[parkerconrad]

ADP has for years, and still does, allow bookkeepers, accountants, and HR services firms similar to Zenefits to access client accounts via 3rd-party administrative logins that clients themselves set up in their payroll.

The way this works is that you, as an ADP client, call them up and says "hey, I've asked my HR firm, XYZ-HR, to manage my payroll. Can you create an account for them to access my payroll system?" ADP creates this account, and XYZ-HR then handles all the payroll admin work going forward -- adding employee, terming them, inputting hours worked, managing deductions, etc.

This is how this has worked for years, and it's how thousands of companies do this via ADP. Even today, as an ADP RUN client, you can call in and add any third-party person you want as an admin to your payroll system -- as long as it's not Zenefits. ADP has marketing materials that describe this feature, both for companies and HR / bookkeeping / accounting firms. This is how Zenefits was accessing client's payroll, and doing so in order to take on all the administrative work related to payroll that you don't want to handle. We weren't "hacking" anything. We were doing this at our customers' request, with their full knowledge of what we were doing, and ADP set up these accounts with @zenefits.com email addresses, knowing it was Zenefits.

There is nothing improper about how we were doing this.

[maratd]

> There is nothing improper about how we were doing this.

You were automating it, weren't you?

With bookkeepers, accountants, etc. the login and work done on the system was manual. It was an actual person doing it.

In your case, a computer is doing it instead.

Virtually every site out there, from Facebook to Twitter, prohibits the use of bots and scraping. Not surprising ADP isn't a fan.

What is surprising is that you feel you're entitled to access their system however you want? It's their system. If they want to prohibit bots and allow only people, that's their biz. If you think ADP is full of it, create your own system with a public API and put them out of business.

[cddotdotslash]

> you can call in and add any third-party person you want as an admin to your payroll system

So they will create an admin account for a person - a single, human individual.

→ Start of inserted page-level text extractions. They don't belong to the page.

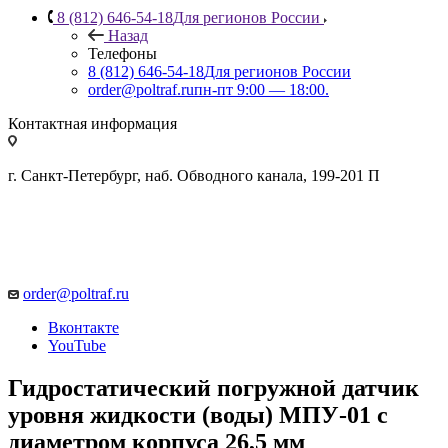
8 (812) 646-54-18
Для регионов России
Назад
Телефоны
8 (812) 646-54-18
Для регионов России
order@poltraf.ru
пн-пт 9:00 — 18:00.
Контактная информация
г. Санкт-Петербург, наб. Обводного канала, 199-201 П
order@poltraf.ru
Вконтакте
YouTube
Гидростатический погружной датчик
уровня жидкости (воды) МПУ-01 с
диаметром корпуса 26,5 мм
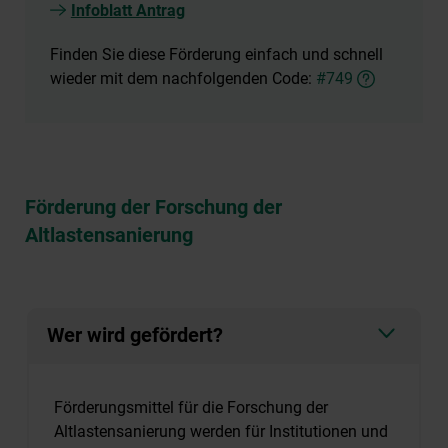
Infoblatt Antrag
Finden Sie diese Förderung einfach und schnell
wieder mit dem nachfolgenden Code:
#749
Förderung der Forschung der
Altlastensanierung
Wer wird gefördert?
Förderungsmittel für die Forschung der
Altlastensanierung werden für Institutionen und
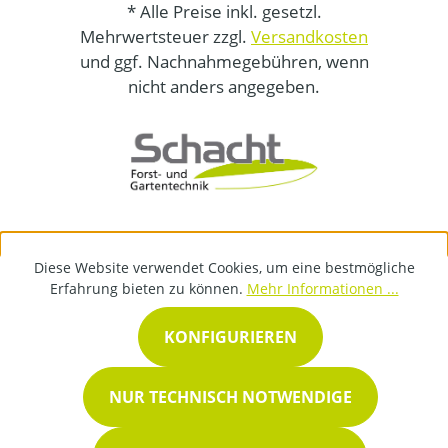
* Alle Preise inkl. gesetzl.
Mehrwertsteuer zzgl.
Versandkosten
und ggf. Nachnahmegebühren, wenn
nicht anders angegeben.
Diese Website verwendet Cookies, um eine bestmögliche
Erfahrung bieten zu können.
Mehr Informationen ...
KONFIGURIEREN
NUR TECHNISCH NOTWENDIGE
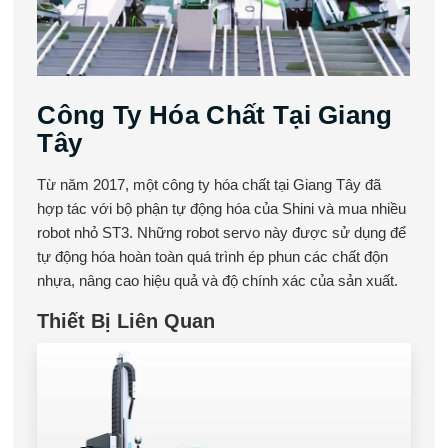
Công Ty Hóa Chất Tại Giang
Tây
Từ năm 2017, một công ty hóa chất tại Giang Tây đã
hợp tác với bộ phận tự động hóa của Shini và mua nhiều
robot nhỏ ST3. Những robot servo này được sử dụng để
tự động hóa hoàn toàn quá trình ép phun các chất độn
nhựa, nâng cao hiệu quả và độ chính xác của sản xuất.
Thiết Bị Liên Quan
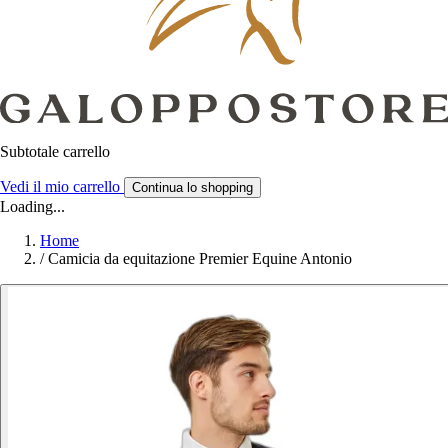
Subtotale carrello
Vedi il mio carrello
Continua lo shopping
Loading...
Home
/
Camicia da equitazione Premier Equine Antonio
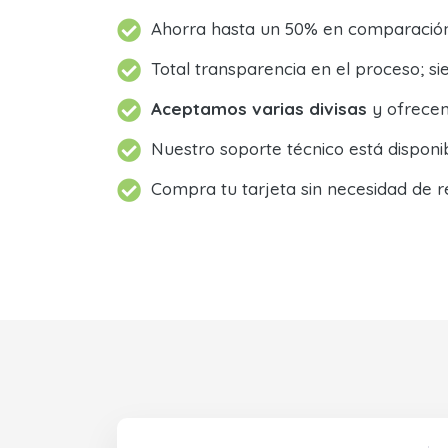
Ahorra hasta un 50% en comparación 
Total transparencia en el proceso; 
Aceptamos varias divisas
y ofrecem
Nuestro soporte técnico está dispon
Compra tu tarjeta sin necesidad de r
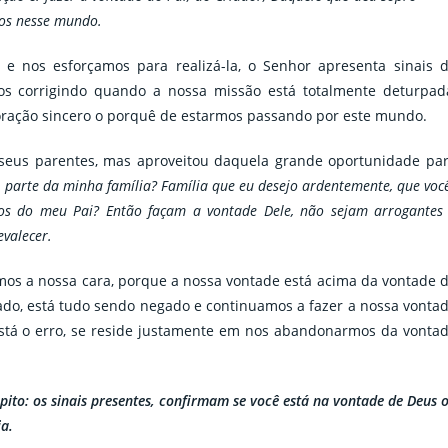
mos nesse mundo.
 nos esforçamos para realizá-la, o Senhor apresenta sinais 
os corrigindo quando a nossa missão está totalmente deturpad
oração sincero o porquê de estarmos passando por este mundo.
eus parentes, mas aproveitou daquela grande oportunidade pa
r parte da minha família? Família que eu desejo ardentemente, que voc
hos do meu Pai? Então façam a vontade Dele, não sejam arrogantes
valecer.
os a nossa cara, porque a nossa vontade está acima da vontade 
ado, está tudo sendo negado e continuamos a fazer a nossa vonta
tá o erro, se reside justamente em nos abandonarmos da vonta
pito: os sinais presentes, confirmam se você está na vontade de Deus 
ia.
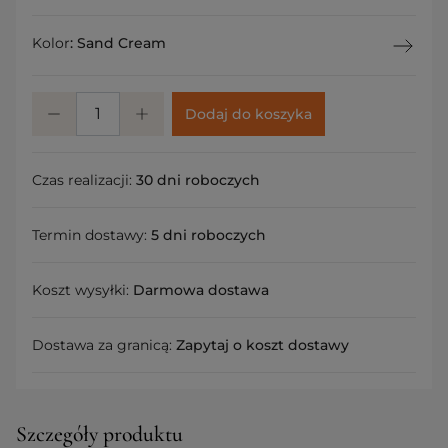
Kolor
:
Sand Cream
Dodaj do koszyka
Czas realizacji:
30 dni roboczych
Termin dostawy:
5 dni roboczych
Koszt wysyłki:
Darmowa dostawa
Dostawa za granicą:
Zapytaj o koszt dostawy
Szczegóły produktu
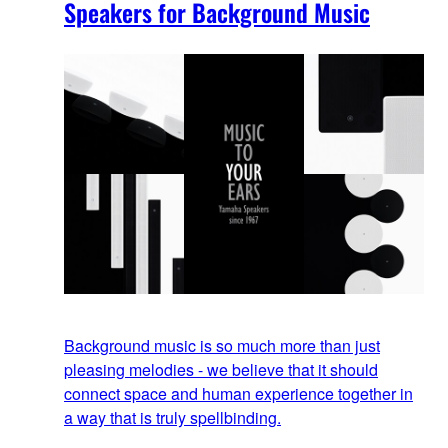
Speakers for Background Music
Background music is so much more than just
pleasing melodies - we believe that it should
connect space and human experience together in
a way that is truly spellbinding.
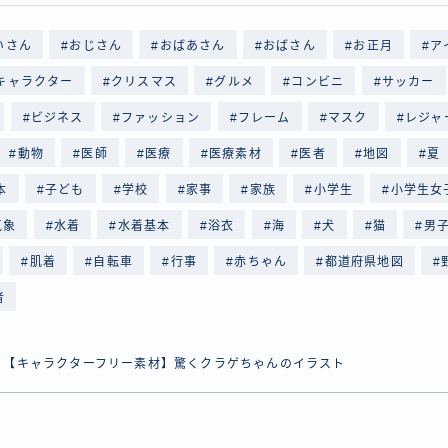
いさん
おじさん
おばあさん
おばさん
お正月
ア
キャラクター
クリスマス
グルメ
コンビニ
サッカー
ビジネス
ファッション
フレーム
マスク
レジャ
動物
医師
医療
医療素材
医者
地図
夏
本
子ども
学校
家事
家族
小学生
小学生女
気象
水着
水着基本
浴衣
海
犬
猫
男
肌着
自転車
行事
赤ちゃん
都道府県地図
者
【キャラクターフリー素材】驚くクラゲちゃんのイラスト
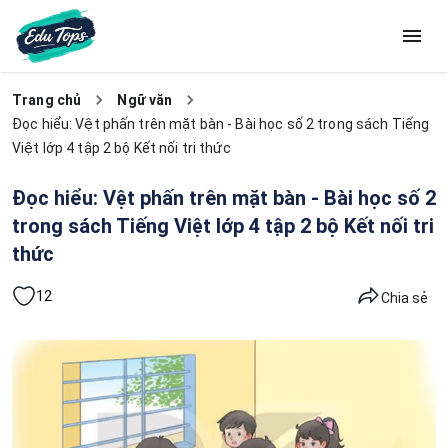
Trang chủ
Ngữ văn
Đọc hiểu: Vệt phấn trên mặt bàn - Bài học số 2 trong sách Tiếng
Việt lớp 4 tập 2 bộ Kết nối tri thức
Đọc hiểu: Vệt phấn trên mặt bàn - Bài học số 2
trong sách Tiếng Việt lớp 4 tập 2 bộ Kết nối tri
thức
12
Chia sẻ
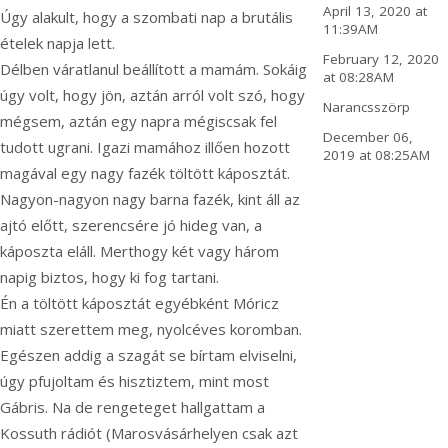
April 13, 2020 at
Úgy alakult, hogy a szombati nap a brutális
11:39AM
ételek napja lett.
February 12, 2020
Délben váratlanul beállított a mamám. Sokáig
at 08:28AM
úgy volt, hogy jön, aztán arról volt szó, hogy
Narancsszörp
mégsem, aztán egy napra mégiscsak fel
December 06,
tudott ugrani. Igazi mamához illően hozott
2019 at 08:25AM
magával egy nagy fazék töltött káposztát.
Nagyon-nagyon nagy barna fazék, kint áll az
ajtó előtt, szerencsére jó hideg van, a
káposzta eláll. Merthogy két vagy három
napig biztos, hogy ki fog tartani.
Én a töltött káposztát egyébként Móricz
miatt szerettem meg,
nyolcéves koromban.
Egészen addig a szagát se bírtam elviselni,
úgy pfujoltam és hisztiztem, mint most
Gábris. Na de rengeteget hallgattam a
Kossuth rádiót (Marosvásárhelyen csak azt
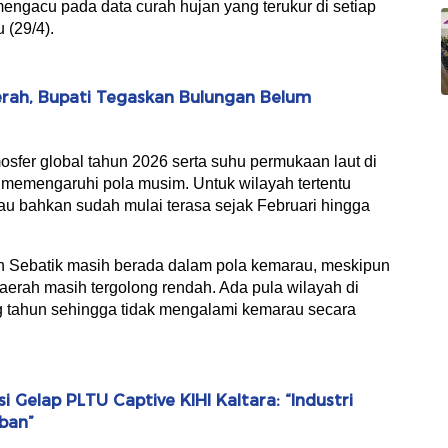
engacu pada data curah hujan yang terukur di setiap
 (29/4).
rah, Bupati Tegaskan Bulungan Belum
sfer global tahun 2026 serta suhu permukaan laut di
ut memengaruhi pola musim. Untuk wilayah tertentu
au bahkan sudah mulai terasa sejak Februari hingga
n Sebatik masih berada dalam pola kemarau, meskipun
aerah masih tergolong rendah. Ada pula wilayah di
ng tahun sehingga tidak mengalami kemarau secara
 Gelap PLTU Captive KIHI Kaltara: “Industri
rban”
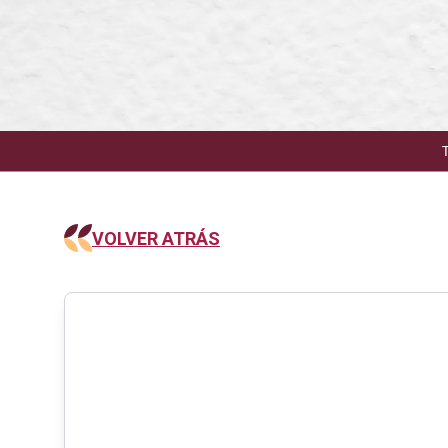
VOLVER ATRÁS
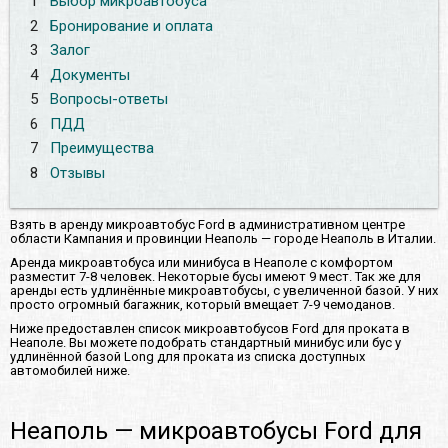
1
Выбор микроавтобуса
2
Бронирование и оплата
3
Залог
4
Документы
5
Вопросы-ответы
6
ПДД
7
Преимущества
8
Отзывы
Взять в аренду микроавтобус Ford в административном центре
области Кампания и провинции Неаполь — городе Неаполь в Италии.
Аренда микроавтобуса или минибуса в Неаполе с комфортом
разместит 7-8 человек. Некоторые бусы имеют 9 мест. Так же для
аренды есть удлинённые микроавтобусы, с увеличенной базой. У них
просто огромный багажник, который вмещает 7-9 чемоданов.
Ниже предоставлен список микроавтобусов Ford для проката в
Неаполе. Вы можете подобрать стандартный минибус или бус у
удлинённой базой Long для проката из списка доступных
автомобилей ниже.
Неаполь — микроавтобусы Ford для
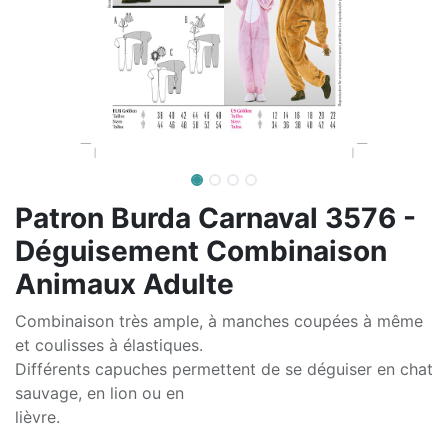
Patron Burda Carnaval 3576 -
Déguisement Combinaison
Animaux Adulte
Combinaison très ample, à manches coupées à même
et coulisses à élastiques.
Différents capuches permettent de se déguiser en chat
sauvage, en lion ou en
lièvre.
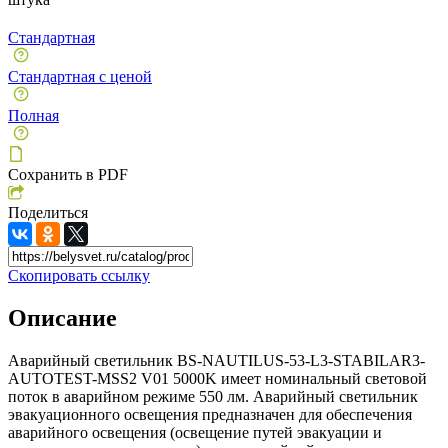
Стандартная
Стандартная с ценой
Полная
Сохранить в PDF
Поделиться
Скопировать ссылку
Описание
Аварийный светильник BS-NAUTILUS-53-L3-STABILAR3-
AUTOTEST-MSS2 V01 5000K имеет номинальный световой
поток в аварийном режиме 550 лм. Аварийный светильник
эвакуационного освещения предназначен для обеспечения
аварийного освещения (освещение путей эвакуации и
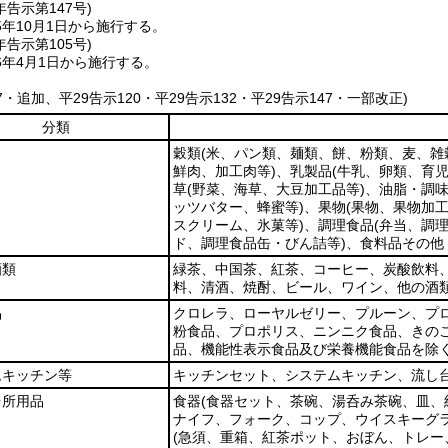
年
告示第147号)
年10月1日から施行する。
年
告示第105号)
6年4月1日から施行する。
37・追加、平29告示120・平29告示132・平29告示147・一部改正)
分類
穀類
(米、パン類、麺類、餅、粉類、麦、雑
鮮肉、加工肉等)
、乳製品
(牛乳、卵類、育
草
(野菜、海草、大豆加工品等)
、油脂・調
ッツバター、蜂蜜等)
、果物
(果物、果物加工
スクリーム、氷菓等)
、調理食品
(弁当、調
ド、調理食品缶・びん詰等)
、食料品その他
酒類
緑茶、中国茶、紅茶、コーヒー、炭酸飲料
料、清酒、焼酎、ビール、ワイン、他の酒
品
クロレラ、ローヤルゼリー、プルーン、プ
粉食品、プロポリス、ニンニク食品、きの
品、機能性表示食品及び栄養機能食品を除く
ムキッチン等
キッチンセット、システムキッチン、流し
台所用品
食器
(食器セット、茶碗、湯呑み茶碗、皿
ナイフ、フォーク、コップ、ウイスキーグ
(急須、重箱、紅茶ポット、おぼん、トレ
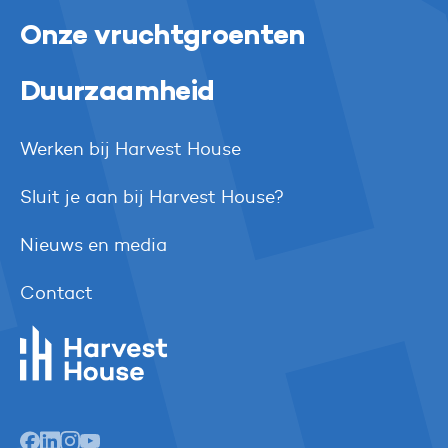
Onze vruchtgroenten
Duurzaamheid
Werken bij Harvest House
Sluit je aan bij Harvest House?
Nieuws en media
Contact
Harvest House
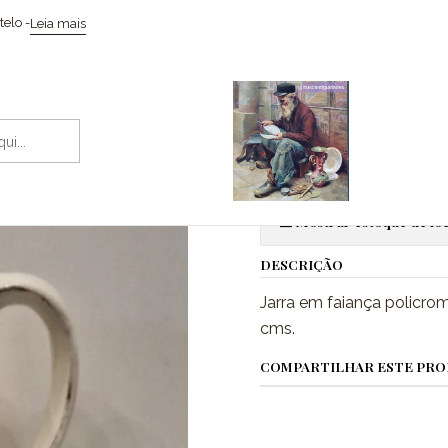
Início
Cerâmicas
Jarra em faiança art nouveau
elo -
Leia mais
|
Jarra em fai
Adic
Quantidade
Mostrar estoque de loc
DESCRIÇÃO
Jarra em faiança policrom
cms.
COMPARTILHAR ESTE PR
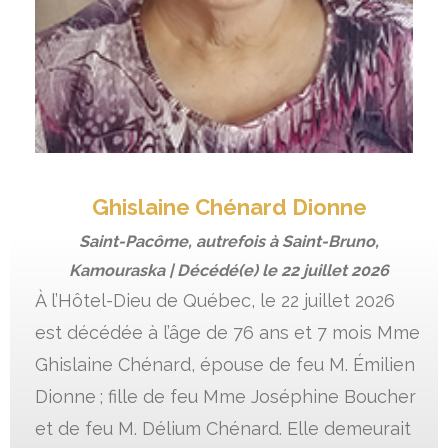
Ghislaine Chénard Dionne
Saint-Pacôme, autrefois à Saint-Bruno,
Kamouraska | Décédé(e) le
22 juillet 2026
À l’Hôtel-Dieu de Québec, le 22 juillet 2026
est décédée à l’âge de 76 ans et 7 mois Mme
Ghislaine Chénard, épouse de feu M. Émilien
Dionne ; fille de feu Mme Joséphine Boucher
et de feu M. Délium Chénard. Elle demeurait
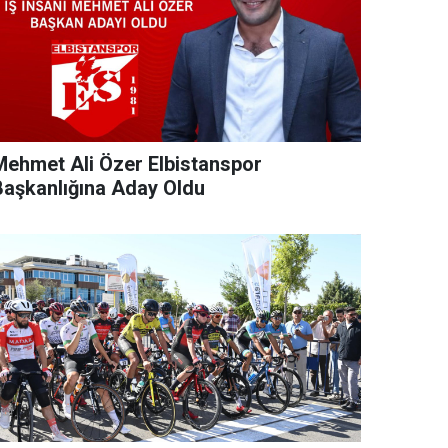
Mehmet Ali Özer Elbistanspor
Başkanlığına Aday Oldu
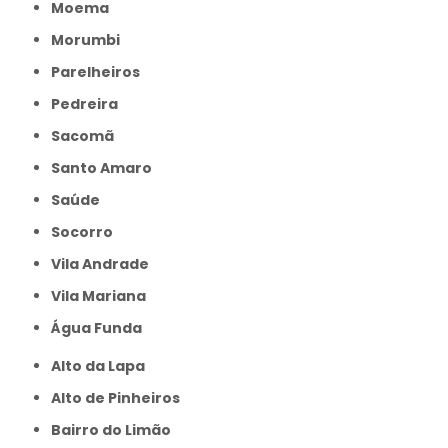
Moema
Morumbi
Parelheiros
Pedreira
Sacomã
Santo Amaro
Saúde
Socorro
Vila Andrade
Vila Mariana
Água Funda
Alto da Lapa
Alto de Pinheiros
Bairro do Limão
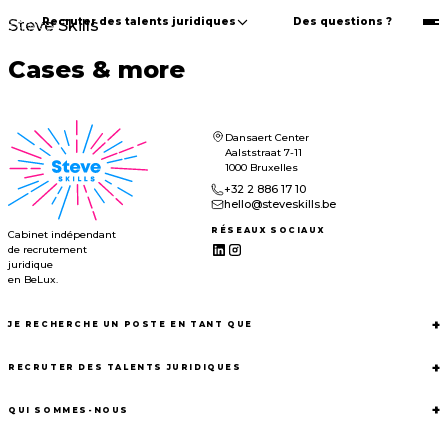
Recruter des talents juridiques
Des questions ?
Steve Skills
Cases & more
Dansaert Center
Aalststraat 7-11
1000 Bruxelles
+32 2 886 17 10
hello@steveskills.be
RÉSEAUX SOCIAUX
Cabinet indépendant
de recrutement
juridique
en BeLux.
+
JE RECHERCHE UN POSTE EN TANT QUE
+
RECRUTER DES TALENTS JURIDIQUES
+
QUI SOMMES-NOUS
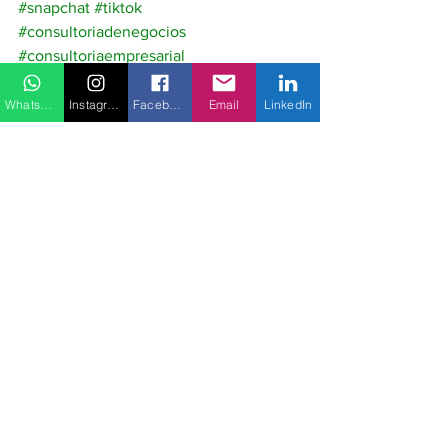
#snapchat
#tiktok
#consultoriadenegocios
#consultoriaempresarial
Marketing
WhatsApp
Instagram
Facebook
Email
LinkedIn
Negócios
Ver tudo
Posts recentes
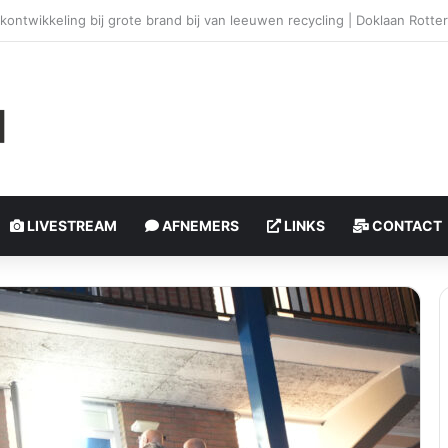
olledig verwoest door brand, bewoner zwaargewond | Watertorenweg 
LIVESTREAM
AFNEMERS
LINKS
CONTACT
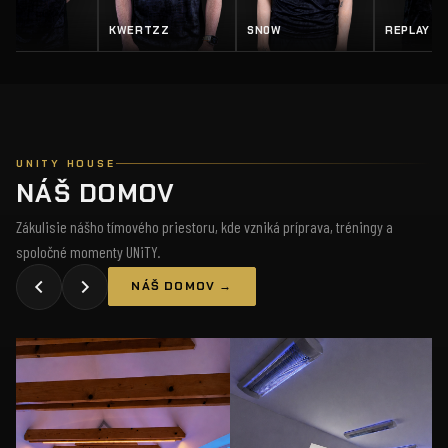
RTZZ
SN0W
REPLAY
SALTY
UNITY HOUSE
NÁŠ DOMOV
Zákulisie nášho tímového priestoru, kde vzniká príprava, tréningy a
spoločné momenty UNiTY.
NÁŠ DOMOV →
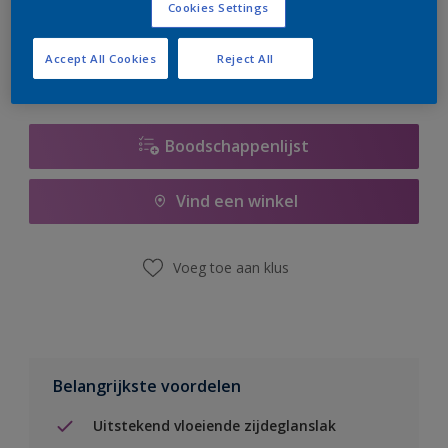
Cookies Settings
er hard aan om de voorraad aan te vullen.
Accept All Cookies
Reject All
Boodschappenlijst
Vind een winkel
Voeg toe aan klus
Belangrijkste voordelen
Uitstekend vloeiende zijdeglanslak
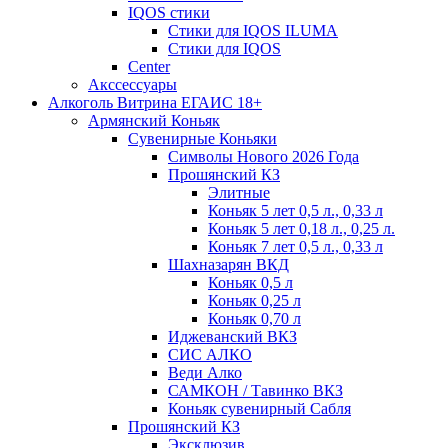
IQOS стики
Стики для IQOS ILUMA
Стики для IQOS
Сenter
Акссессуары
Алкоголь Витрина ЕГАИС 18+
Армянский Коньяк
Сувенирные Коньяки
Символы Нового 2026 Года
Прошянский КЗ
Элитные
Коньяк 5 лет 0,5 л., 0,33 л
Коньяк 5 лет 0,18 л., 0,25 л.
Коньяк 7 лет 0,5 л., 0,33 л
Шахназарян ВКД
Коньяк 0,5 л
Коньяк 0,25 л
Коньяк 0,70 л
Иджеванский ВКЗ
СИС АЛКО
Веди Алко
САМКОН / Тавинко ВКЗ
Коньяк сувенирный Сабля
Прошянский КЗ
Эксклюзив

> In addition, Zenefits’ method of extracting data from ADP’s RUN system via “screen-scraping” put excessive demands on ADP’s servers, potentially impacting service delivery to the entire client base.[1]

If you weren't using the API, and instead were having a machine log in to access the data, that is pretty much the definition of scraping. There is a difference between a person using an admin account setup for them to log in and perform a certain set of actions and hundreds of accounts setup for the purposes of continual automated logins.

How many requests did you make? Do you rate-limit your queries to the rate of a human-being (maybe 1 click every couple of seconds)? Do you only login to one or two accounts at a time?

I still don't see a valid reason why any company (big or small) should have to invest resources in supporting a third-party that wants to use its data in an unsupported manner. Of course you can argue that they allowed it in the past, but an entire business shouldn't rely on unsupported access to something without the assumption that it could disappear at any minute.

[1] http://techcrunch.com/2015/06/10/adp-sues-zenefits-for-defam...

[healthnetwork]

Parker when are you going to do another ADP post on Zenefits blog that contains more information on the email that was forwarded to you? I think it could be helpful if you included the screen shots and additional materials the ADP sales rep mentioned. If that was not included in the email, than it seems like that rep knew you would get that email, and you were just baited.